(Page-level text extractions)
--- START ---

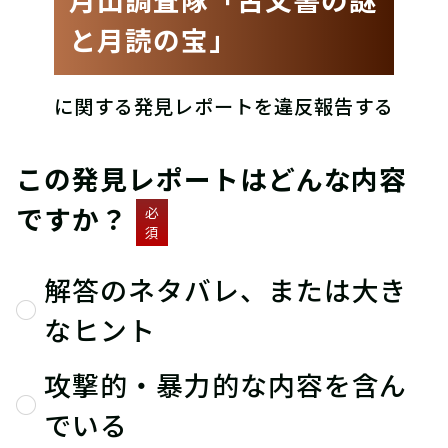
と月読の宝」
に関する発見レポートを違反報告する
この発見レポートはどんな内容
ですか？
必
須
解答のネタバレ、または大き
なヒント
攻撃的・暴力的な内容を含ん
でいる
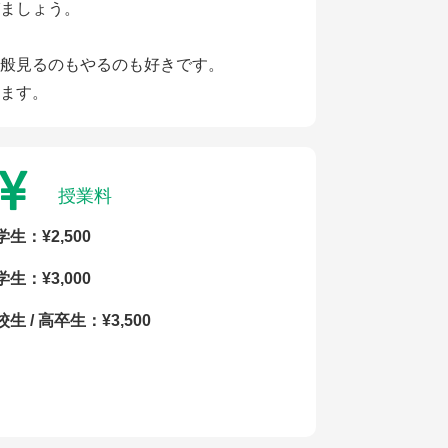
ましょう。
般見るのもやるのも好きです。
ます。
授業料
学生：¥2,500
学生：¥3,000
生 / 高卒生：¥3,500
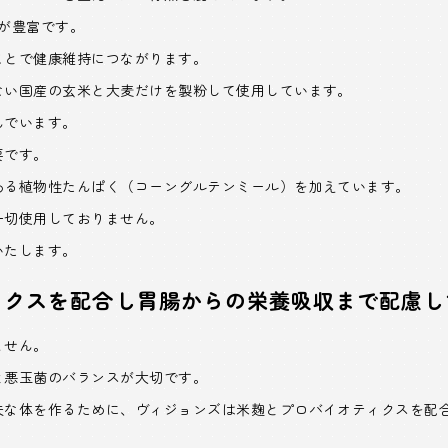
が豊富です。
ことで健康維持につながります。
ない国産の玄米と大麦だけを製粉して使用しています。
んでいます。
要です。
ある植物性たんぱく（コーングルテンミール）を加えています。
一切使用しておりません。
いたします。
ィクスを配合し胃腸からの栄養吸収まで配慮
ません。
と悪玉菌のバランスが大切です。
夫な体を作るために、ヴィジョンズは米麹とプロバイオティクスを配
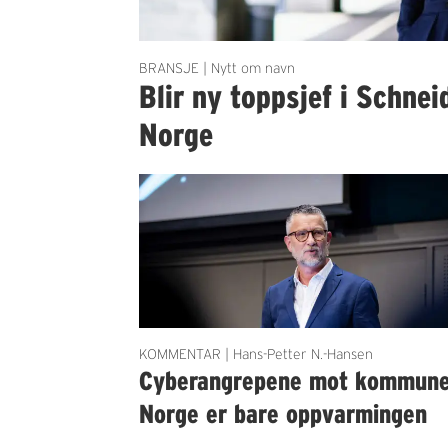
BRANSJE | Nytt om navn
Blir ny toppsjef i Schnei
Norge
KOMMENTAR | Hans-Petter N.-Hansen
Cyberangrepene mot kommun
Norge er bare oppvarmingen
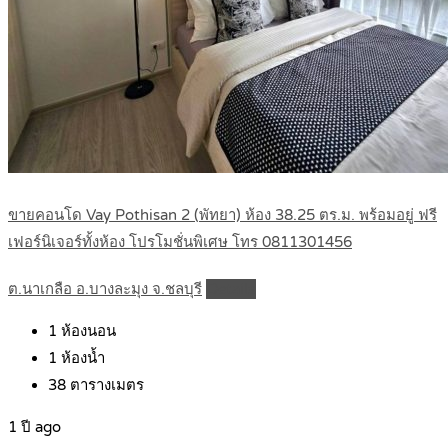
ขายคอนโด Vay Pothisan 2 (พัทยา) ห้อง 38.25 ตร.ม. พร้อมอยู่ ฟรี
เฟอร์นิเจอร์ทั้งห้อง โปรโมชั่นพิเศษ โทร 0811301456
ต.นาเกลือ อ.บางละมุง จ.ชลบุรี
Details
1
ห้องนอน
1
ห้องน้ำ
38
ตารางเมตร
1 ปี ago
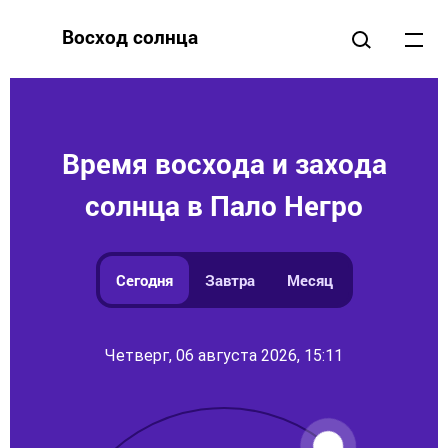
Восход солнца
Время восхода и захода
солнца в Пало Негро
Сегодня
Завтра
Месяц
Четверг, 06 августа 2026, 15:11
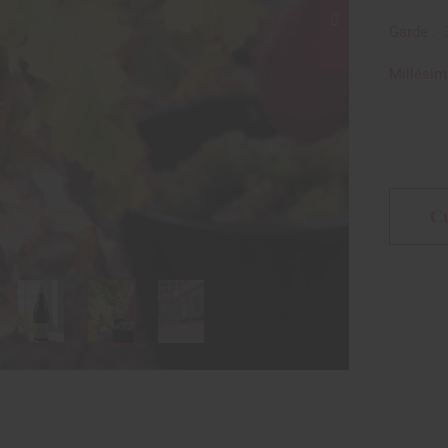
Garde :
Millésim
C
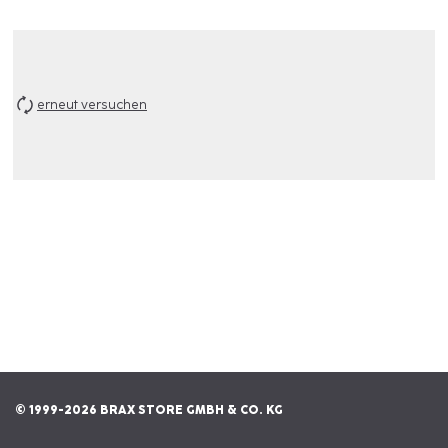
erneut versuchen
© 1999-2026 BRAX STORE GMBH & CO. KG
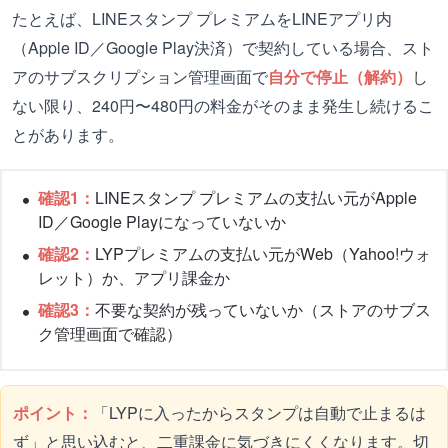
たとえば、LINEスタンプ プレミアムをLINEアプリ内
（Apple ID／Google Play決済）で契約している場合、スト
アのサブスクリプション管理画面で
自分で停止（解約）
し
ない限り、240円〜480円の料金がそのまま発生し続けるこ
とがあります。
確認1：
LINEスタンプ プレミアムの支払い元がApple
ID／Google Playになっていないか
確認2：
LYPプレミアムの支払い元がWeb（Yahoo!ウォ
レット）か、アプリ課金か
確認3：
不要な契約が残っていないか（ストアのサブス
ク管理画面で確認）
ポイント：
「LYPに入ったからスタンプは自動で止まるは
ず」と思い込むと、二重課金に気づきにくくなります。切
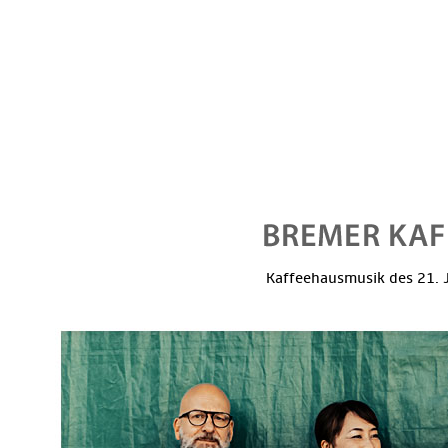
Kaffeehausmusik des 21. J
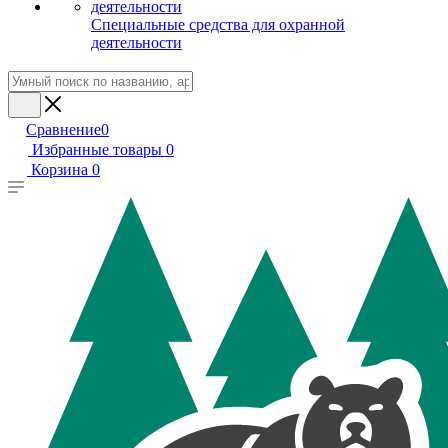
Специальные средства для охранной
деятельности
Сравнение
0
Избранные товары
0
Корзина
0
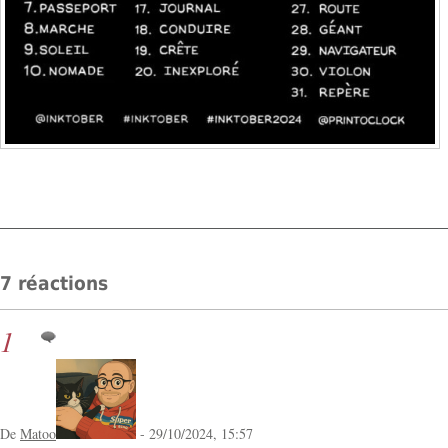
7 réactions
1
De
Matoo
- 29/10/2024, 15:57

--- END ---
--- START ---

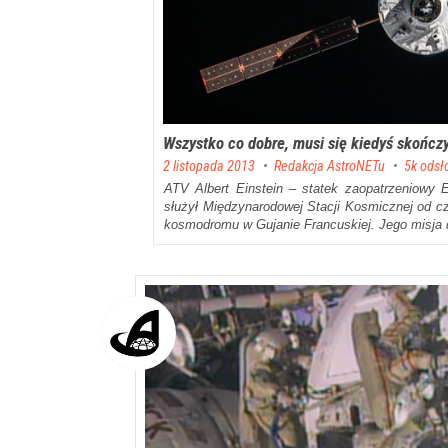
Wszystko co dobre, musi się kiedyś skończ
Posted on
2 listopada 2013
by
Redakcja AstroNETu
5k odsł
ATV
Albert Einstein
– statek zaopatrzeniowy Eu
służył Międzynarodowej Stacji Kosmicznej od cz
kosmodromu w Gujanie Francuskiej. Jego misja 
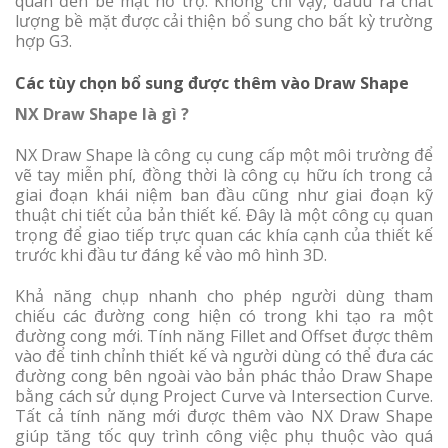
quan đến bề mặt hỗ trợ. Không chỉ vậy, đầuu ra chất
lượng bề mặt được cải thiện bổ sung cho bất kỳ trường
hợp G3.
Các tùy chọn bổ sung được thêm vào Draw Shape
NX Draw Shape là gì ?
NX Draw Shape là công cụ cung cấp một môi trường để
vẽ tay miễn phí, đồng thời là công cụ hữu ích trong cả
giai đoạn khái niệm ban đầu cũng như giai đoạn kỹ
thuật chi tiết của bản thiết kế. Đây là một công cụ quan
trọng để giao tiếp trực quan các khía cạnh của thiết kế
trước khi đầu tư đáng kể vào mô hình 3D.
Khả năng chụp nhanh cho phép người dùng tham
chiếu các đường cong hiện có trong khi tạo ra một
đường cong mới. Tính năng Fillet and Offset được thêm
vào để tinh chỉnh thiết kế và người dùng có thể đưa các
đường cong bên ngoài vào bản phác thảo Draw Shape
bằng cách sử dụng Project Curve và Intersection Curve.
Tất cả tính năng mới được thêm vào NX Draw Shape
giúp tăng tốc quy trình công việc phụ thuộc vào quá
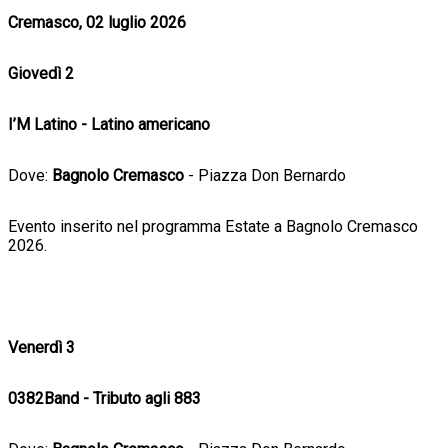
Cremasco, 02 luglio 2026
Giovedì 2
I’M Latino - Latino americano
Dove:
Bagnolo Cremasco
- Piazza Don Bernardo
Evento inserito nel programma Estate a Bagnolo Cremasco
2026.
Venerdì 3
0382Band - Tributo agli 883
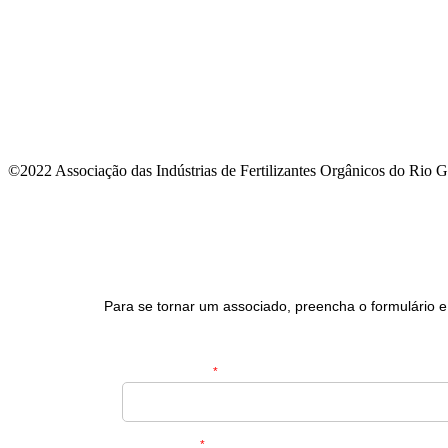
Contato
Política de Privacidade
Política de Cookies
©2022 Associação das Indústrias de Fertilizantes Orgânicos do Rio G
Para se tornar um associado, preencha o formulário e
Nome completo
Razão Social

--- END ---

Copy out, from the data above, every line holding the word "thiết".

## [Solution to the problem]
thuật chi tiết của bản thiết kế. Đây là một công cụ quan
trọng để giao tiếp trực quan các khía cạnh của thiết kế
vào để tinh chỉnh thiết kế và người dùng có thể đưa các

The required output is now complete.